This project performs sentiment analysis on movie reviews that are web scraped from the social platform Letterboxd.
This project is coded in Python. BeautifulSoup and Selenium were utilized to first webscrape information from the first 500 pages of movies sorted by popularity, then the first 5 pages of reviews sorted by popularity for each movie. We used MYSQL to store the reviews we collected. Using pandas, we cleaned and tokenized the data for sentiment analysis. We used the Vader NLTK and Roberta models to perform our analysis.

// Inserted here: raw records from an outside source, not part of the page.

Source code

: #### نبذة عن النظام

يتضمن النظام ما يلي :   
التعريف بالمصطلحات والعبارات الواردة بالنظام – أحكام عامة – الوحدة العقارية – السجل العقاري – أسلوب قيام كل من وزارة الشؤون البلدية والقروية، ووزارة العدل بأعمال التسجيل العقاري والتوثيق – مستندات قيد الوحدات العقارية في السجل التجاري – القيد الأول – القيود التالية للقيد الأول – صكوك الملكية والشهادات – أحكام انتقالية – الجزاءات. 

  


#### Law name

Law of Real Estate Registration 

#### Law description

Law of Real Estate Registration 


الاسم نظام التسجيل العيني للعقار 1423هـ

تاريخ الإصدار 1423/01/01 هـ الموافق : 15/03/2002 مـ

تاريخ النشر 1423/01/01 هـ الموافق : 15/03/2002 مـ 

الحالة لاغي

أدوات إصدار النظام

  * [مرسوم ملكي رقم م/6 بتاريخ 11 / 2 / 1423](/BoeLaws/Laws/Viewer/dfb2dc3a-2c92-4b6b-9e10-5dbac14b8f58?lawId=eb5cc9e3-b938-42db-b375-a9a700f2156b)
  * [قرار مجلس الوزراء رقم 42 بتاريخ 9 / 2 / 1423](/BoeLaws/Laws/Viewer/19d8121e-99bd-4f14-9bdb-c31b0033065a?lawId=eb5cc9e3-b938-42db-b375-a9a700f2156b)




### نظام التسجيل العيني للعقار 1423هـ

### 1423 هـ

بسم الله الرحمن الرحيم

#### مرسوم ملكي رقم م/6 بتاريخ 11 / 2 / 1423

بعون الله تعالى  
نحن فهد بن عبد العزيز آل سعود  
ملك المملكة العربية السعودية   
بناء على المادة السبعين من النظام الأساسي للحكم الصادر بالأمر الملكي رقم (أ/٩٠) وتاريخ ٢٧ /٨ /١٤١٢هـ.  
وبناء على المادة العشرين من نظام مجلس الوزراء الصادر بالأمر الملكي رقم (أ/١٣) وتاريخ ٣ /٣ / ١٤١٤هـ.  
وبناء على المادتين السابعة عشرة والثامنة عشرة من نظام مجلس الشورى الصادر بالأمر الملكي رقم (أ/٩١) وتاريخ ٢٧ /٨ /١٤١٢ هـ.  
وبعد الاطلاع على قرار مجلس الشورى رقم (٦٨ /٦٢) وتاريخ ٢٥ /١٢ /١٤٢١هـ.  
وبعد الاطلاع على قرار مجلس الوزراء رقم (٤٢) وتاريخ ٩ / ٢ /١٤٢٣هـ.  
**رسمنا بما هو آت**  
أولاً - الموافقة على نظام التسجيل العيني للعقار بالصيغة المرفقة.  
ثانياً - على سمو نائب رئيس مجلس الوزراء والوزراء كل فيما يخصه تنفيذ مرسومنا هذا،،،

We discovered that the sentiment score generated by RoBERTa and Vader NLTK has almost no correlation. The scatter plots show that the positive, neutral, and negative scores generated by the two methods are randomly scattered throughout the plot. The boxplot also showed a significant difference between the spread of the sentiment scores. We analyzed the reviews with and without emojis as well, and the Vader NLTK accuracy improved greatly with the help of emoji contexts. While RoBERTa stayed about the same.
We faced many obstacles in the first portion of this project when we were webscraping. Neither of us had webscraped before and we learned how to make our code more efficient and run faster since we were facing issues with runtime. We ended up scraping nearly 100,000 reviews and will aim to further improve our code so that we can collect more reviews since we were unable to scrape reviews for all 36,000 movies we had originally planned for. Due to the volume of our data, we decided to use a MYSQL database, which was also a new experience for us. More edits were made to our code to maximize efficiency in terms of collecting and inserting the data.
If we were to do this project again, we would have also webscraped the ratings from each individual review to analyze our sentiment analysis's accuracy. We plan on further improving this project to include ratings and create a Letterboxd webscraping Python package.